Points can arrive by:
- direct batch or single-point API ingestion;
- scheduled collection from a configured metric source;
- a Lumetry Collector running in a customer-controlled environment.
Ingestion and evaluation are asynchronous. A successful 202 Accepted response means the
data was accepted for processing; violations and alerts can appear shortly afterward.
Metric definitions
A metric definition gives a series its operational meaning: display name, unit, source, entity, ownership model, dimensionality, and lifecycle state. Only active, evaluable metrics can be attached to rules.
Rules and baselines
Rules describe what counts as abnormal and when abnormal points become actionable. They can use fixed thresholds or learned seasonal behavior, and can define separate Warning and Critical levels with trigger and recovery conditions.
Topology
Topology models business services, applications, components, hosts, databases, and their relationships. Metric bindings connect each signal to the entity that emits it.
This context lets Lumetry answer:
- Which service is affected?
- Which configuration item is closest to the signal?
- Which alerts likely describe the same operational problem?
Notification routing
Integrations define delivery targets.
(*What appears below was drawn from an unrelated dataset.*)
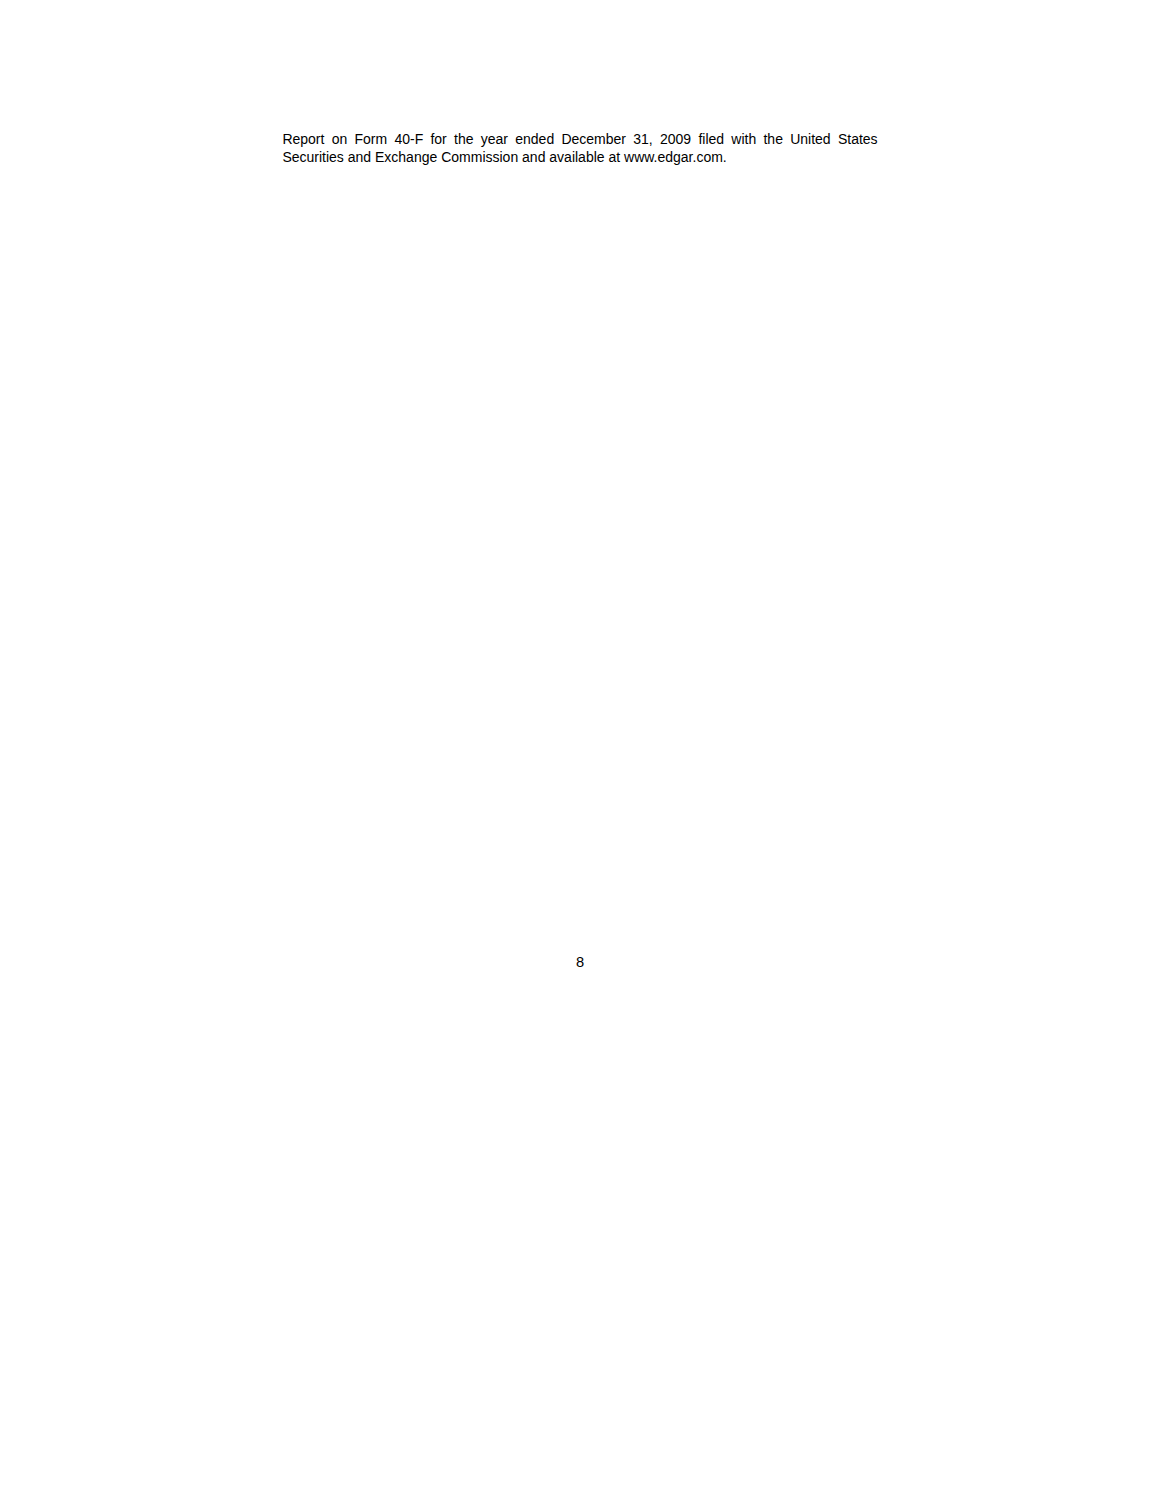Report on Form 40-F for the year ended December 31, 2009 filed with the United States Securities and Exchange Commission and available at www.edgar.com.
8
Alerting profiles decide which alert lifecycle transitions are sent to which targets.
Decisions Lumetry makes
Is the point abnormal?
Lumetry compares each evaluable point with the threshold band in force at that time. A breach becomes a violation containing the actual value, expected range, direction, severity, and confidence context.
Is the condition actionable?
Rules use violation counts and time windows to avoid opening an alert for every isolated spike. Recovery settings likewise require enough normal behavior before an alert closes, which reduces flapping.
Which alerts belong together?
When an alert opens, Lumetry correlates it with current incidents using service or CI context, severity, and time proximity. When topology context is unavailable, the metric identity provides the fallback grouping key.
Who should be notified?
Alert transitions are routed according to the rule's alerting profile or the configured default delivery policy. Delivery failures are retried so a temporary destination outage delays notification instead of silently discarding it.
Outputs
| Output | What it means | Operational use |
|---|---|---|
| Violation | One point breached its expected range. | Forensics, tuning, and audit. |
| Alert | A sustained or repeated condition requires attention. | On-call ownership and recovery tracking. |
| Incident | Related alerts represent one broader problem. | Coordinated incident response. |
| Timeline | Lifecycle and correlation events in time order. | Investigation and handoff. |
| Impact context | Related service, CI, metrics, and alert counts. | Prioritization and routing. |
| Notification | An alert opened or closed. | Downstream chat, webhook, or automation flow. |
| System alert | Collection or platform-facing input health needs attention. | Restore observability coverage. |
Effects on the operations process
Without correlation, responders receive individual signals and must reconstruct the service impact manually. With Lumetry:
- transient points remain forensic violations rather than immediate pages;
- sustained conditions become alerts with explicit trigger reasons;
- related alerts join one incident instead of creating separate investigations;
- topology adds the affected service and CI;
- timelines and underlying evidence stay attached to the incident;
- lifecycle transitions can drive external automation.
Integration surfaces
| Goal | Surface |
|---|---|
| Push metric points | POST /v1/metrics |
| Register and operate customer-side collection | /api/collectors and /v1/collectors/* |
| Register metric metadata | /api/metric-definitions |
| Configure pull-based metric sources | /api/metric-sources |
| Synchronize service/CI topology | POST /v1/topology |
| Read alerts and incidents | /api/alerts, /api/incidents |
| Deliver alert transitions | Alerting integrations and profiles |
The public HTTP contracts remain the integration boundary regardless of how Lumetry is deployed.